After that, nested table 1102 (also known as the Level 1 table) is
extracted and narrated. Some embodiments of the present invention
can recursively extract and narrate at even more than three levels.
Some embodiments of the present invention can extract and narrate
up to an extremely high number of levels (limited only by factors
like the abilities of a processor or the amount of system
memory).
[0083] Some embodiments of the present invention may further
include one, or more, of the following features, characteristics
and/or advantages: (i) an approach for the simultaneous detection,
extraction and narration of nested tables in a recursive manner, to
any level of nestedness; (ii) detecting borderless tables; (iii)
recursively detecting and extracting nested tables from any kind of
document; (iv) deals with all types of tables with or without
borders; and/or (v) deals with a wide variety of document
formats.
[0084] FIG. 12 shows flow chart 250 according to the present
invention. Flow chart 250 corresponds to a method including the
following steps (with process flow among and between the steps as
shown in flow chart 250): S255; S257; S260; S265; S270; S271; S272;
S273; S274; S275; S277; S280; S282; S285; and S290. The method of
flow chart 250 includes incrementing current nestedness level (CL)
in one loop as tables are recursively extracted by the algorithm
starting with the root table at the first nestedness level till the
highest nestedness level is reached, and then decrementing the
nestedness level (CL) it another loop where the tables at the
highest nestedness level are replaced with the equivalent
narrations before the loop proceeds to the previous (next lower)
nestedness level. In this embodiment, while the table extraction
starts at the 1st level of nestedness and goes down to the Nth
level, the table narration actually starts at the Nth level of
nestedness, and recursive processing subsequently goes to higher
levels, until it reaches Level 1 (that is N=1, which is the
outermost parent table (also called root table)). In this
embodiment, the logic does not necessarily determine what the value
of N is to start with because that does not matter in this
particular method.
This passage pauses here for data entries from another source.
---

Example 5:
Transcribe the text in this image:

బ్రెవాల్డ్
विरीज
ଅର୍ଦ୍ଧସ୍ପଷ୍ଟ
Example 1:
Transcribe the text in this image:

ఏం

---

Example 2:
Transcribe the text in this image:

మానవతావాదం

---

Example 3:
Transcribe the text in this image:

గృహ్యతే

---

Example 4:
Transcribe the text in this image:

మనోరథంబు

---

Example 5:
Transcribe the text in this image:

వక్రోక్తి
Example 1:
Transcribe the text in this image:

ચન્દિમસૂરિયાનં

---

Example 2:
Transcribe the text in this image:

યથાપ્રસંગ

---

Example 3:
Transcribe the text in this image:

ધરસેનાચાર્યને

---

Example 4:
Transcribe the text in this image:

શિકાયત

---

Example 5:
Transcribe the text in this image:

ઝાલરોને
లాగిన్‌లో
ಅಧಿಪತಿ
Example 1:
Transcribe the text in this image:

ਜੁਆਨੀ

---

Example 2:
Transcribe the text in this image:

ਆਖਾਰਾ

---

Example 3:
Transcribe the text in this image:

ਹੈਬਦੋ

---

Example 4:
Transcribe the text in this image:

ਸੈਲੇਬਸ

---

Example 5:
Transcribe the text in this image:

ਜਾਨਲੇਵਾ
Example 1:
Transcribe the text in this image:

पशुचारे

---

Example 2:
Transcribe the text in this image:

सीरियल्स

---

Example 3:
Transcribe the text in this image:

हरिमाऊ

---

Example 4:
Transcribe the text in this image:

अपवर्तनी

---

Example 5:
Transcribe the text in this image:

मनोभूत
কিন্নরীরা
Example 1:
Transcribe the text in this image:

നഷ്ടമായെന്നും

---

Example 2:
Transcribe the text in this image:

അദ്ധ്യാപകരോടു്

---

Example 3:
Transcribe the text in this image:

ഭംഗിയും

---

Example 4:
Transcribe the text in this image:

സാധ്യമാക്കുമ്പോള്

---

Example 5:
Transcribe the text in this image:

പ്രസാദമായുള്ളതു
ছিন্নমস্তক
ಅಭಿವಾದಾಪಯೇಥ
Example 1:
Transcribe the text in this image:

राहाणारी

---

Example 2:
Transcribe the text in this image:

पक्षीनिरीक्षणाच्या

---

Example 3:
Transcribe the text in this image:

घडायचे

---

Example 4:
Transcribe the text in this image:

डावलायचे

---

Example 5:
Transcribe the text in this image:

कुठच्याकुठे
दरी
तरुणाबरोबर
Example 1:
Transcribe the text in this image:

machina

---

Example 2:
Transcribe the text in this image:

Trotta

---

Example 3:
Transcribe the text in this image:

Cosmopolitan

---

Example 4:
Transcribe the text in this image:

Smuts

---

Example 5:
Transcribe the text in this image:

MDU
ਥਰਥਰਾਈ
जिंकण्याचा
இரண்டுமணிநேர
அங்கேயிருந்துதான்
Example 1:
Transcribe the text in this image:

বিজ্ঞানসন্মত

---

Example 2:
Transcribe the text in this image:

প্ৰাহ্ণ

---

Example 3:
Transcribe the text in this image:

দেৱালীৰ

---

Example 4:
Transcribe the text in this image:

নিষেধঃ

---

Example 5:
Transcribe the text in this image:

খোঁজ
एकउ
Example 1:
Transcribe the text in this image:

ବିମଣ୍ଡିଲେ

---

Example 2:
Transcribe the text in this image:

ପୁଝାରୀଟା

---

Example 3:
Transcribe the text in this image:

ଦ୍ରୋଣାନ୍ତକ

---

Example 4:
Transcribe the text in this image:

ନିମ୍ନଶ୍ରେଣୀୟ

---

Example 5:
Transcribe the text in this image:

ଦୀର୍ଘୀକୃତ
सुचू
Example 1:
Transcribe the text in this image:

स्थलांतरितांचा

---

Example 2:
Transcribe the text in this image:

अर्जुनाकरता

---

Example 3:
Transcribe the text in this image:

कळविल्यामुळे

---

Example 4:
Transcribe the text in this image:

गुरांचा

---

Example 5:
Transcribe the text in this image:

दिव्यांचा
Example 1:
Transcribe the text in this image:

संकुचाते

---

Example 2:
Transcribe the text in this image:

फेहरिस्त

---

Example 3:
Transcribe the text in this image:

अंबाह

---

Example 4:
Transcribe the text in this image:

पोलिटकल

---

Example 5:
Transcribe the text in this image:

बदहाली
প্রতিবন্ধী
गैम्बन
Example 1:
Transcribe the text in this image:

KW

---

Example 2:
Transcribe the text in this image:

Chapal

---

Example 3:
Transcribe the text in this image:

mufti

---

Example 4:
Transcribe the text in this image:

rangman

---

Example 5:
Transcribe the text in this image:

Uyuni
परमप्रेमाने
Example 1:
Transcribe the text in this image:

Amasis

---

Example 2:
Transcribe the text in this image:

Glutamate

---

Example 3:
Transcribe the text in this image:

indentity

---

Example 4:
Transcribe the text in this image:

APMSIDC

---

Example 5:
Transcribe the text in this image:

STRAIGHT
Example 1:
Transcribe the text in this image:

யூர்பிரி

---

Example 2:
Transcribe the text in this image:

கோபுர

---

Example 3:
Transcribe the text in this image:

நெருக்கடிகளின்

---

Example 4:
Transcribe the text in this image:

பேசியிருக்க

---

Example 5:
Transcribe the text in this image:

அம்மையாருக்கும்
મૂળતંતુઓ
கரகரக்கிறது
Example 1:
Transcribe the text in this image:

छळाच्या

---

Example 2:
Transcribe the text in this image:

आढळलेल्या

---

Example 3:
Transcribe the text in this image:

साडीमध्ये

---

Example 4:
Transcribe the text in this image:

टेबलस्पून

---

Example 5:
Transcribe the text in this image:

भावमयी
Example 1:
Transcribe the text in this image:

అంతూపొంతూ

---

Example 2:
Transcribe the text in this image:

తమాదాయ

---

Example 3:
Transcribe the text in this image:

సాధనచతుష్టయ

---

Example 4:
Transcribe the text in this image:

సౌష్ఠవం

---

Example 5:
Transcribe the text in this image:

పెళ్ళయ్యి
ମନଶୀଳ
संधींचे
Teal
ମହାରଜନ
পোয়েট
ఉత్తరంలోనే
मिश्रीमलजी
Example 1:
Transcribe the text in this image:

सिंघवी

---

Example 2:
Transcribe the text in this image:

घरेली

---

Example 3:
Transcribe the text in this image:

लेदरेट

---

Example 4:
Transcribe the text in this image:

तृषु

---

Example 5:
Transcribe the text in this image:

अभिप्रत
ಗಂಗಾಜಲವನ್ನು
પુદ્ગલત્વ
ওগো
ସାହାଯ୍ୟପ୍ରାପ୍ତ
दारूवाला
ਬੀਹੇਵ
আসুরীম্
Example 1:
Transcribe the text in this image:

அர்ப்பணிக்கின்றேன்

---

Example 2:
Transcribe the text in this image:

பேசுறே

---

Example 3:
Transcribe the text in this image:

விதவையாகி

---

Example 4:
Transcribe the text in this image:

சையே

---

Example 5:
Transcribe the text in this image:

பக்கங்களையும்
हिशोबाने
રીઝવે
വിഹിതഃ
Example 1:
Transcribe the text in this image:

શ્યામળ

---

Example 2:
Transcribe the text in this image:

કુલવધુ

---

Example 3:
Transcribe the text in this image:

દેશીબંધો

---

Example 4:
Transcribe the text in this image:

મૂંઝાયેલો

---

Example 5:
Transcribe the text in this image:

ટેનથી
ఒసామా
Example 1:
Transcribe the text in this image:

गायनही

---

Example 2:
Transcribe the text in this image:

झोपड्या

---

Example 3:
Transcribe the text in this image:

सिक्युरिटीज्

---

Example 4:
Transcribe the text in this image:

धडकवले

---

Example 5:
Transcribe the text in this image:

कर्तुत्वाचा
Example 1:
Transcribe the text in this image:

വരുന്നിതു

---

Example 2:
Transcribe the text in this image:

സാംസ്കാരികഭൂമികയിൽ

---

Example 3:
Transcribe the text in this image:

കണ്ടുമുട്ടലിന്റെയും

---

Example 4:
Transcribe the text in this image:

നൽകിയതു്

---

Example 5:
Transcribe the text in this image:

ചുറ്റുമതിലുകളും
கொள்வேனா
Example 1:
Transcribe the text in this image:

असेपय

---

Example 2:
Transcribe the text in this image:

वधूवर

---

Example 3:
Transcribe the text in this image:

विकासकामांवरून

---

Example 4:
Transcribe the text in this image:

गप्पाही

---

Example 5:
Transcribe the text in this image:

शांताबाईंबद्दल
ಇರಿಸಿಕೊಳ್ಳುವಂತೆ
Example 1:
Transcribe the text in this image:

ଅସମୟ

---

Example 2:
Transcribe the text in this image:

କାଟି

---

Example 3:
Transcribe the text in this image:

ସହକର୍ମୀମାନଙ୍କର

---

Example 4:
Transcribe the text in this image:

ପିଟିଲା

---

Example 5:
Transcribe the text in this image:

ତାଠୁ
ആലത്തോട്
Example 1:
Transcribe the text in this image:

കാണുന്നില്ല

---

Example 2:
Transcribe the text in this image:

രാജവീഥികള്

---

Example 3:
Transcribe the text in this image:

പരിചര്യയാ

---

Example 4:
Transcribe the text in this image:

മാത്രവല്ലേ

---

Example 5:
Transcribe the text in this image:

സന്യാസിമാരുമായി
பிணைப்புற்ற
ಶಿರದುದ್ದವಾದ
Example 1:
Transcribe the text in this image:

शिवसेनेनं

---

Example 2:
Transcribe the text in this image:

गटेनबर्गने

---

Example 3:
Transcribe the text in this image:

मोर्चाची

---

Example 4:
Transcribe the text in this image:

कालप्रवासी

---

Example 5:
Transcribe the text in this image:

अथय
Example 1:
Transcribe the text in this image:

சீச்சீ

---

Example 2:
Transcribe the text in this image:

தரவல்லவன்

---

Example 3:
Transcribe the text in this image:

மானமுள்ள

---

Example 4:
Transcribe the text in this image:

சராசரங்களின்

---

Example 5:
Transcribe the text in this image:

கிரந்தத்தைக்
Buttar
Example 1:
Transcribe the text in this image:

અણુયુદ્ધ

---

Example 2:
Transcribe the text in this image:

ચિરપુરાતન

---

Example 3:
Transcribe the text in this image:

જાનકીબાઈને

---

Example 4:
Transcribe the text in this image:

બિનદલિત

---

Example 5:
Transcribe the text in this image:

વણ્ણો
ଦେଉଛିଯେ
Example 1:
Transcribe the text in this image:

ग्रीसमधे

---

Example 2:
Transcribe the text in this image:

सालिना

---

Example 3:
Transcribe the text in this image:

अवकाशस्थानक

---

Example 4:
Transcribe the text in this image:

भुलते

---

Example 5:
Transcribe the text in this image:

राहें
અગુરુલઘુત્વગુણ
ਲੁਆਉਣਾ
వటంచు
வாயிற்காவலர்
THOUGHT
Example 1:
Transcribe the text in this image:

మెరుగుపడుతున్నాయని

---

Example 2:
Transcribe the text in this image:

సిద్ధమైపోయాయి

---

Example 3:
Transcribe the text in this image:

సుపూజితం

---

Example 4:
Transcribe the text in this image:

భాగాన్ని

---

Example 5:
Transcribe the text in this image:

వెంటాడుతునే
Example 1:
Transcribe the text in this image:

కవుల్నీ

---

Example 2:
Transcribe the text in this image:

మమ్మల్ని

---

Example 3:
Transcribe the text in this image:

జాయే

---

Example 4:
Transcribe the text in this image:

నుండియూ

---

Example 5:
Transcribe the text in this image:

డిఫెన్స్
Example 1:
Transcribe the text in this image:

This method actually discovers N through
recursion.
IV. Definitions
[0085] Present invention: should not be taken as an absolute
indication that the subject matter described by the term "present
invention" is covered by either the claims as they are filed, or by
the claims that may eventually issue after patent prosecution;
while the term "present invention" is used to help the reader to
get a general feel for which disclosures herein that are believed
as maybe being new, this understanding, as indicated by use of the
term "present invention," is tentative and provisional and subject
to change over the course of patent prosecution as relevant
information is developed and as the claims are potentially
amended.
[0086] Embodiment: see definition of "present invention"
above--similar cautions apply to the term "embodiment."
[0087] and/or: inclusive or; for example, A, B "and/or" C means
that at least one of A or B or C is true and applicable.
[0088] Module/Sub-Module: any set of hardware, firmware and/or
software that operatively works to do some kind of function,
without regard to whether the module is: (i) in a single local
proximity; (ii) distributed over a wide area; (iii) in a single
proximity within a larger piece of software code; (iv) located
within a single piece of software code; (v) located in a single
storage device, memory or medium; (vi) mechanically connected;
(vii) electrically connected; and/or (viii) connected in data
communication.
[0089] Computer: any device with significant data processing and/or
machine readable instruction reading capabilities including, but
not limited to: desktop computers, mainframe computers, laptop
computers, field-programmable gate array (fpga) based devices,
smart phones, personal digital assistants (PDAs), body-mounted or
inserted computers, embedded device style computers,
application-specific integrated circuit (ASIC) based devices.
* * * * *